Mi ha sempre colpito la grande cultura del teatro di Beppe Menegatti, che può spaziare dalla prosa alla lirica, al balletto, alla musica. Ho ascoltato con piacevole interesse i suoi ricordi su Eduardo, sulla Callas, Visconti, Zeffirelli. È un uomo di instancabile energia e forza creativa. Il talento di Carla, la sua capacità e la sua voglia di trasformarsi ogni volta nel personaggio richiesto (Filumena, Cleopatra, Elettra... ruoli che ho creato per lei) mi ha costantemente meravigliato e stupefatto.

Hai avuto l’onore di collaborare per alcuni tra i più bei nomi della danza mondiale. Uno spirito d’unione alla ricerca dell’interprete totale ed ideale per ogni tua creazione?
I piu grandi nomi della danza mondiale non li ho scelti ma sono state le circostanze artistiche che mi hanno portato sulla loro strada. Vassiliev, Savignano, Viengsay Valdes, Jorma Uotinen, Massimo Murru, Anbeta Toromani, Alessandro Macario sono stati incontri bellissimi e con ognuno di loro ho avuto un forte piacere a creare. E molto umilmente ho cercato di cucire su di loro il personaggio e il giusto ruolo.

Tra tutti i teatri del mondo in cui hai lavorato dove ti sei sentito più a casa? E qual è a tuo avviso il pubblico maggiormente competente nei confronti dell’arte coreutica?
Come danzatore il teatro dove mi sono sentito a casa, ovviamente, è il Teatro de la Monnaye di Bruxelles, ai tempi di Maurice Béjart. Come coreografo al Teatro dell’Opera di Roma con Fracci e Menegatti. E non posso dimenticare il teatro Comunale di Nocera Inferiore, la cittadina campana dove vivo, che mi permette di portare avanti le mie sperimentazioni. Il pubblico più entusiasta l’ho trovato in America Latina (Colombia), a Cuba, a Parigi, a Vienna e nei Paesi dell’Est (Tallin, Praga, Pietroburgo, Budapest), luoghi dove il Balletto rappresenta parte attiva della cultura e motivo di orgoglio nazionale.

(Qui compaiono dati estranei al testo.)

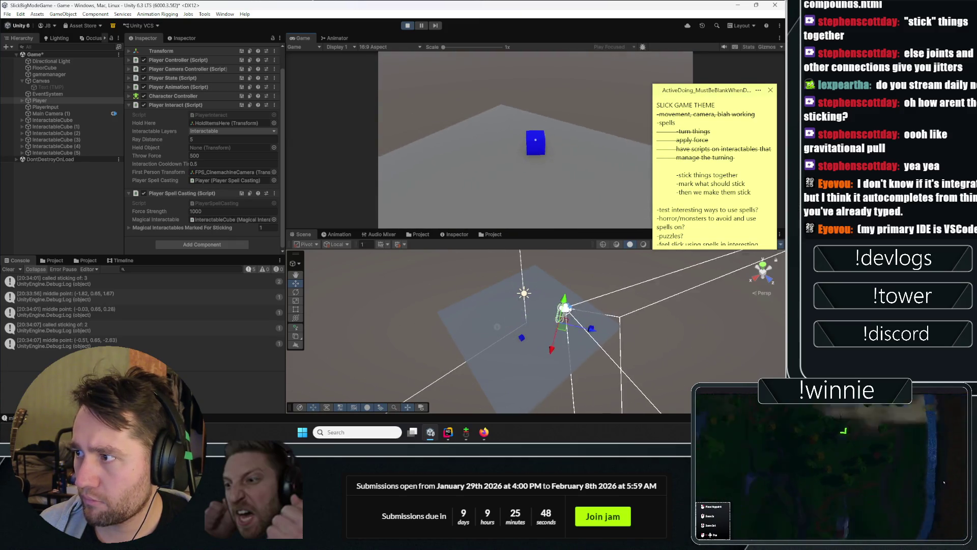
{"action": "left_click", "coordinate": [536, 139]}
{"action": "left_click", "coordinate": [536, 140]}
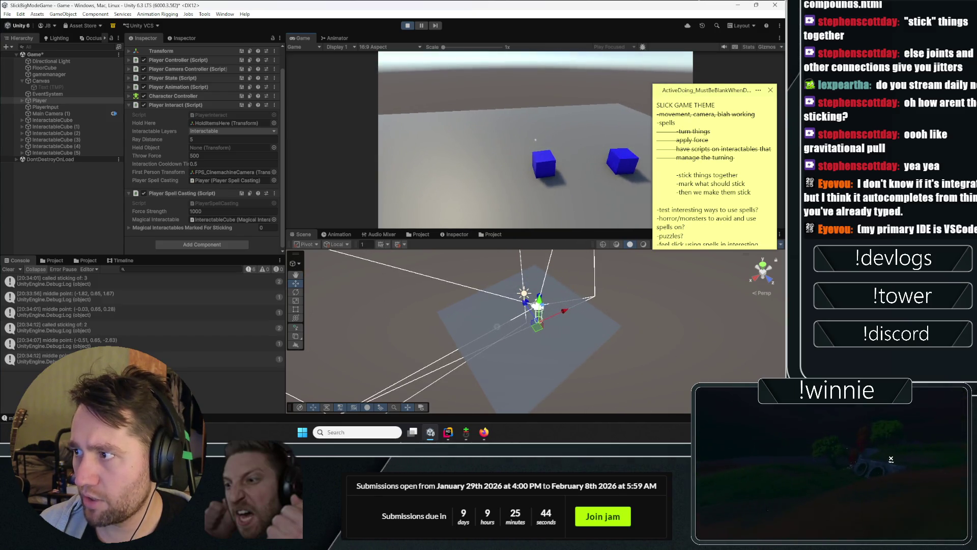
{"action": "left_click", "coordinate": [536, 140]}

Decidendo di tirare una sorta di bilancio sulla tua encomiabile carriera ancora oggi in piena attività, qual è il primo pensiero?
Sono sempre più convinto che ho avuto una grande fortuna a poter fare questa meravigliosa professione. E sono oltremodo felice e fortunato ad aver potuto far parte di un periodo epocale per la danza, con compagnie internazionali di un’epoca passata.

Qual è il tuo primo ricordo legato alla professione di coreografo e qual è stato il tuo primo lavoro?
Il mio lavoro come coreografo è stato per lo “Scapino Ballett”, un passo a due dal titolo “À la Recherche” su musica di Edgar Varese, per una carissima collega, Gonnie Sanders e per me stesso.

Quando hai calcato da danzatore il palcoscenico per la prima volta, in quale occasione?
Il mio primo lavoro come danzatore è stato un contratto stagionale per il “Ballet du XXe siècle”, in una grande produzione dal titolo “Le 4 fils Aymon” di Maurice Béjart.

Qual è, tra tutte le tue creazioni, quella che più hai amato?
Le creazioni che ho amato maggiormente sono: Albrecht, come danzatore, in “Giselle” di Mats Ek e “Filumena Marturano” come coreografo. Ma è difficile scegliere... come un genitore che deve scegliere quale figlio ama maggiormente!

Hai goduto di un’infinità di incontri, chi ha lasciato un segno particolare e perché?
Maurice Béjart ha segnato in maniera indelebile tutta la mia esistenza, per sempre!

Com’è stato lavorare con Franco Zeffirelli?
Zeffirelli è stato un genio del teatro d’opera, oltre che del cinema mondiale, incontrarlo e lavorare per lui è stato entusiasmante, bellissimo ed esaltante creare la coreografia della sua “Aida” per il Teatro Verdi di Busseto che ha girato il mondo.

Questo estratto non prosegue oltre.